Jakarta, Kompas
”Nantinya, ada mekanisme yang jelas soal kewajiban untuk tes. Tidak hanya pilot yang diwajibkan, tetapi juga teknisi pesawat dan pengatur lalu lintas udara,” kata juru bicara Kementerian Perhubungan, Bambang S Ervan, Jumat (13/1), di Jakarta.
Dilibatkannya teknisi dan pengatur lalu lintas udara, kata Ervan, karena yang bertanggung jawab dengan keselamatan bukan hanya pilot. Jadi, pemerintah menargetkan keselamatan terbang yang lebih baik.
Meski demikian, kata Bambang, pembebanan untuk kegiatan tes itu dibebankan kepada operator ataupun perusahaan penyedia jasa. Sebab, regulator telah mengerjakan tes narkoba tiap enam bulan sekali.

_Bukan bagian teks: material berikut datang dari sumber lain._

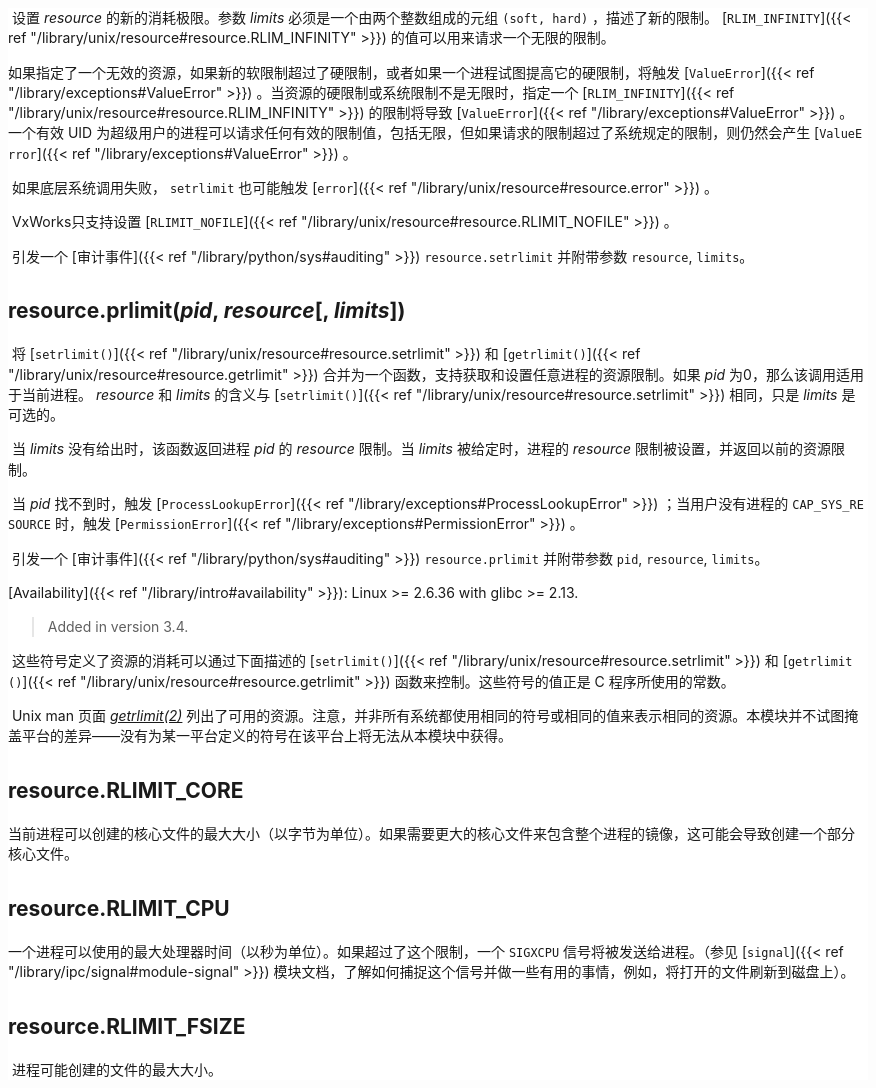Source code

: ​	设置 *resource* 的新的消耗极限。参数 *limits* 必须是一个由两个整数组成的元组 `(soft, hard)` ，描述了新的限制。 [`RLIM_INFINITY`]({{< ref "/library/unix/resource#resource.RLIM_INFINITY" >}}) 的值可以用来请求一个无限的限制。

​	如果指定了一个无效的资源，如果新的软限制超过了硬限制，或者如果一个进程试图提高它的硬限制，将触发 [`ValueError`]({{< ref "/library/exceptions#ValueError" >}}) 。当资源的硬限制或系统限制不是无限时，指定一个 [`RLIM_INFINITY`]({{< ref "/library/unix/resource#resource.RLIM_INFINITY" >}}) 的限制将导致 [`ValueError`]({{< ref "/library/exceptions#ValueError" >}}) 。 一个有效 UID 为超级用户的进程可以请求任何有效的限制值，包括无限，但如果请求的限制超过了系统规定的限制，则仍然会产生 [`ValueError`]({{< ref "/library/exceptions#ValueError" >}}) 。

​	如果底层系统调用失败， `setrlimit` 也可能触发 [`error`]({{< ref "/library/unix/resource#resource.error" >}}) 。

​	VxWorks只支持设置 [`RLIMIT_NOFILE`]({{< ref "/library/unix/resource#resource.RLIMIT_NOFILE" >}}) 。

​	引发一个 [审计事件]({{< ref "/library/python/sys#auditing" >}}) `resource.setrlimit` 并附带参数 `resource`, `limits`。

## resource.**prlimit**(*pid*, *resource*[, *limits*])

​	将 [`setrlimit()`]({{< ref "/library/unix/resource#resource.setrlimit" >}}) 和 [`getrlimit()`]({{< ref "/library/unix/resource#resource.getrlimit" >}}) 合并为一个函数，支持获取和设置任意进程的资源限制。如果 *pid* 为0，那么该调用适用于当前进程。 *resource* 和 *limits* 的含义与 [`setrlimit()`]({{< ref "/library/unix/resource#resource.setrlimit" >}}) 相同，只是 *limits* 是可选的。

​	当 *limits* 没有给出时，该函数返回进程 *pid* 的 *resource* 限制。当 *limits* 被给定时，进程的 *resource* 限制被设置，并返回以前的资源限制。

​	当 *pid* 找不到时，触发 [`ProcessLookupError`]({{< ref "/library/exceptions#ProcessLookupError" >}}) ；当用户没有进程的 `CAP_SYS_RESOURCE` 时，触发 [`PermissionError`]({{< ref "/library/exceptions#PermissionError" >}}) 。

​	引发一个 [审计事件]({{< ref "/library/python/sys#auditing" >}}) `resource.prlimit` 并附带参数 `pid`, `resource`, `limits`。

[Availability]({{< ref "/library/intro#availability" >}}): Linux >= 2.6.36 with glibc >= 2.13.

> Added in version 3.4.
>

​	这些符号定义了资源的消耗可以通过下面描述的 [`setrlimit()`]({{< ref "/library/unix/resource#resource.setrlimit" >}}) 和 [`getrlimit()`]({{< ref "/library/unix/resource#resource.getrlimit" >}}) 函数来控制。这些符号的值正是 C 程序所使用的常数。

​	Unix man 页面 *[getrlimit(2)](https://manpages.debian.org/getrlimit(2))* 列出了可用的资源。注意，并非所有系统都使用相同的符号或相同的值来表示相同的资源。本模块并不试图掩盖平台的差异——没有为某一平台定义的符号在该平台上将无法从本模块中获得。

## resource.**RLIMIT_CORE**

​	当前进程可以创建的核心文件的最大大小（以字节为单位）。如果需要更大的核心文件来包含整个进程的镜像，这可能会导致创建一个部分核心文件。

## resource.**RLIMIT_CPU**

​	一个进程可以使用的最大处理器时间（以秒为单位）。如果超过了这个限制，一个 `SIGXCPU` 信号将被发送给进程。（参见 [`signal`]({{< ref "/library/ipc/signal#module-signal" >}}) 模块文档，了解如何捕捉这个信号并做一些有用的事情，例如，将打开的文件刷新到磁盘上）。

## resource.**RLIMIT_FSIZE**

​	进程可能创建的文件的最大大小。
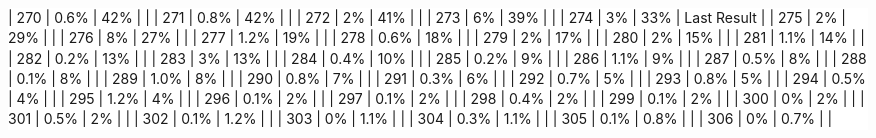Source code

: | 270 | 0.6% | 42% |  |
| 271 | 0.8% | 42% |  |
| 272 | 2% | 41% |  |
| 273 | 6% | 39% |  |
| 274 | 3% | 33% | Last Result |
| 275 | 2% | 29% |  |
| 276 | 8% | 27% |  |
| 277 | 1.2% | 19% |  |
| 278 | 0.6% | 18% |  |
| 279 | 2% | 17% |  |
| 280 | 2% | 15% |  |
| 281 | 1.1% | 14% |  |
| 282 | 0.2% | 13% |  |
| 283 | 3% | 13% |  |
| 284 | 0.4% | 10% |  |
| 285 | 0.2% | 9% |  |
| 286 | 1.1% | 9% |  |
| 287 | 0.5% | 8% |  |
| 288 | 0.1% | 8% |  |
| 289 | 1.0% | 8% |  |
| 290 | 0.8% | 7% |  |
| 291 | 0.3% | 6% |  |
| 292 | 0.7% | 5% |  |
| 293 | 0.8% | 5% |  |
| 294 | 0.5% | 4% |  |
| 295 | 1.2% | 4% |  |
| 296 | 0.1% | 2% |  |
| 297 | 0.1% | 2% |  |
| 298 | 0.4% | 2% |  |
| 299 | 0.1% | 2% |  |
| 300 | 0% | 2% |  |
| 301 | 0.5% | 2% |  |
| 302 | 0.1% | 1.2% |  |
| 303 | 0% | 1.1% |  |
| 304 | 0.3% | 1.1% |  |
| 305 | 0.1% | 0.8% |  |
| 306 | 0% | 0.7% |  |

Kamis lalu, Direktorat Jenderal (Ditjen) Perhubungan Udara Kementerian Perhubungan mengeluarkan surat edaran bernomor HK010/1/1/DRJU-2012 tentang standar prosedur pencegahan terkait penyalahgunaan narkoba oleh personel operasi pesawat udara.
Telah diinstruksikan pula kepada semua operator penerbangan agar mengintensifkan pelaksanaan prosedur tersebut dan melaporkan hasilnya apabila ditemukan bukti positif penyalahgunaan narkoba oleh personel pesawat udara.
Ditjen Perhubungan Udara juga meminta maskapai reguler dan carter yang belum memiliki prosedur standar pemeriksaan narkoba dan alkohol agar segera menyusunnya. Tujuannya, untuk menghindari temuan serupa pada kemudian hari.
Direktur Umum Lion Air Edward Sirait mengatakan, sebenarnya operator dengan serius selalu mengawasi pilotnya. ”Kami juga tes para pilot, tetapi kan secara acak. Tidak dapat selalu dicek,” katanya.
Edward menegaskan, biaya pengecekan dapat dicarikan. ”Tetapi, apa harus mengecek 600 pilot setiap hari? Jangan lupa, kita juga berhadapan dengan profesionalisme pilot. Ada kesan kita juga paranoid,” ujarnya.
Bambang juga mengakui bahwa tidak mungkin selalu mengecek narkoba dalam tubuh pilot sebelum lepas landas. ”Ada privasi yang juga harus dihormati,” katanya.